# How to become a mason



## Pastor K. Bonsu (Aug 9, 2017)

it's been seven years since I started searching on how to join the mason family but yet, I couldn't find a way. I have located some of the meeting places in Ghana but I couldn't get access to the place. please lead me through.


----------



## goomba (Aug 9, 2017)

http://lmgtfy.com/?q=grand+lodge+of+ghana


----------



## Charles Thomas (Sep 20, 2017)

Pastor K. Bonsu said:


> it's been seven years since I started searching on how to join the mason family but yet, I couldn't find a way. I have located some of the meeting places in Ghana but I couldn't get access to the place. please lead me through.



Visit http://grandlodgeofghana.org/
Or whatsapp me on+1 854-529-2928 for assistance


----------



## LK600 (Sep 20, 2017)

But you did find a way to make two posts with the exact same statement?


----------



## Abidoye Aina (Oct 7, 2017)

Plz am looking for grand lodge temple in Lagos plzzzzz


----------



## Abidoye Aina (Oct 7, 2017)

Where is they location in Lagos as in the temple


----------



## CLewey44 (Oct 7, 2017)

http://prudencelodge.org/
http://prudencelodge.org/index.php/freemasonry/how-to-join


----------



## CLewey44 (Oct 7, 2017)

Abidoye Aina said:


> Where is they location in Lagos as in the temple



http://prudencelodge.org/index.php/freemasonry/how-to-join
http://prudencelodge.org/

There is a telephone number at the bottom of these pages. Give it a shot.


----------



## coachn (Oct 8, 2017)

Pastor K. Bonsu said:


> it's been seven years since I started searching on how to join the mason family but yet, I couldn't find a way.

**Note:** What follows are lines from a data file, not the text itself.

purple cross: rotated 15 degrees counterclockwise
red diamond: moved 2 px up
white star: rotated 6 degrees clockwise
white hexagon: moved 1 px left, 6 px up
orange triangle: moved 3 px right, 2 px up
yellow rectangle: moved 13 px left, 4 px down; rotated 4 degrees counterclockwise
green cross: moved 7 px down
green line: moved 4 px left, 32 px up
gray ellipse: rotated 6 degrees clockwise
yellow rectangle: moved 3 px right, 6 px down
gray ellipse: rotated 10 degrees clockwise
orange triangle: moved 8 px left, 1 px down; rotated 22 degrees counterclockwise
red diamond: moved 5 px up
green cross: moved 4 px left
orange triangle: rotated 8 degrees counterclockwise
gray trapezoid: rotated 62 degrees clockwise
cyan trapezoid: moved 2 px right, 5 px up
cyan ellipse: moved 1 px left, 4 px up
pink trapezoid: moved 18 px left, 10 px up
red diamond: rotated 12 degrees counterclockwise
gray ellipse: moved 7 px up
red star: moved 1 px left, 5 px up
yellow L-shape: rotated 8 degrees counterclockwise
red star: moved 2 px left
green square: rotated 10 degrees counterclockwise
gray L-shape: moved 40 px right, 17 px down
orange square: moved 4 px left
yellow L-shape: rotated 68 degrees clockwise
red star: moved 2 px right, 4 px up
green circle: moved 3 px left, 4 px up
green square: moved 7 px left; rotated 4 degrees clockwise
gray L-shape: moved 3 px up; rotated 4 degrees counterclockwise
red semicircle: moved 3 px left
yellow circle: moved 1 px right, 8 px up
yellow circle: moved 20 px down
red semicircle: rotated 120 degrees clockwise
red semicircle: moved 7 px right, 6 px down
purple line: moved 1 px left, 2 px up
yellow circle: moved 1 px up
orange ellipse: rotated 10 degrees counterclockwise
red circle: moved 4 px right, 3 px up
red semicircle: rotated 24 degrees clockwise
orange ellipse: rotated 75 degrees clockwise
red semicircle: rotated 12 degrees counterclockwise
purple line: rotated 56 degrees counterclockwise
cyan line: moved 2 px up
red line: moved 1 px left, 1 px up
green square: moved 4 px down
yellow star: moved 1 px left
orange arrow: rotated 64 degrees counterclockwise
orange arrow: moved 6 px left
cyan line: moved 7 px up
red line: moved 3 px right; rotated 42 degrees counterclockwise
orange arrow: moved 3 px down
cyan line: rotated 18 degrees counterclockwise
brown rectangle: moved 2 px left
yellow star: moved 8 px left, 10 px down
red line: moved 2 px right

I have located some of the meeting places in Ghana but I couldn't get access to the place. please lead me through.


READ THIS AND ALL OF ITS ASSOCIATED LINKS: https://buildinghiram.blogspot.com/2017/06/help-aid-assist-distant-membership.html


Abidoye Aina said:


> Plz am looking for grand lodge temple in Lagos plzzzzz


READ THIS AND ALL OF ITS ASSOCIATED LINKS: https://buildinghiram.blogspot.com/2017/06/help-aid-assist-distant-membership.html


----------



## Bro. Stewart P.M. (Oct 8, 2017)

Any information that this person could possibly need to answer the question has been answered.

This Thread is now Closed. The quest is wholly up to the individual. Thank you all for your assistance.


----------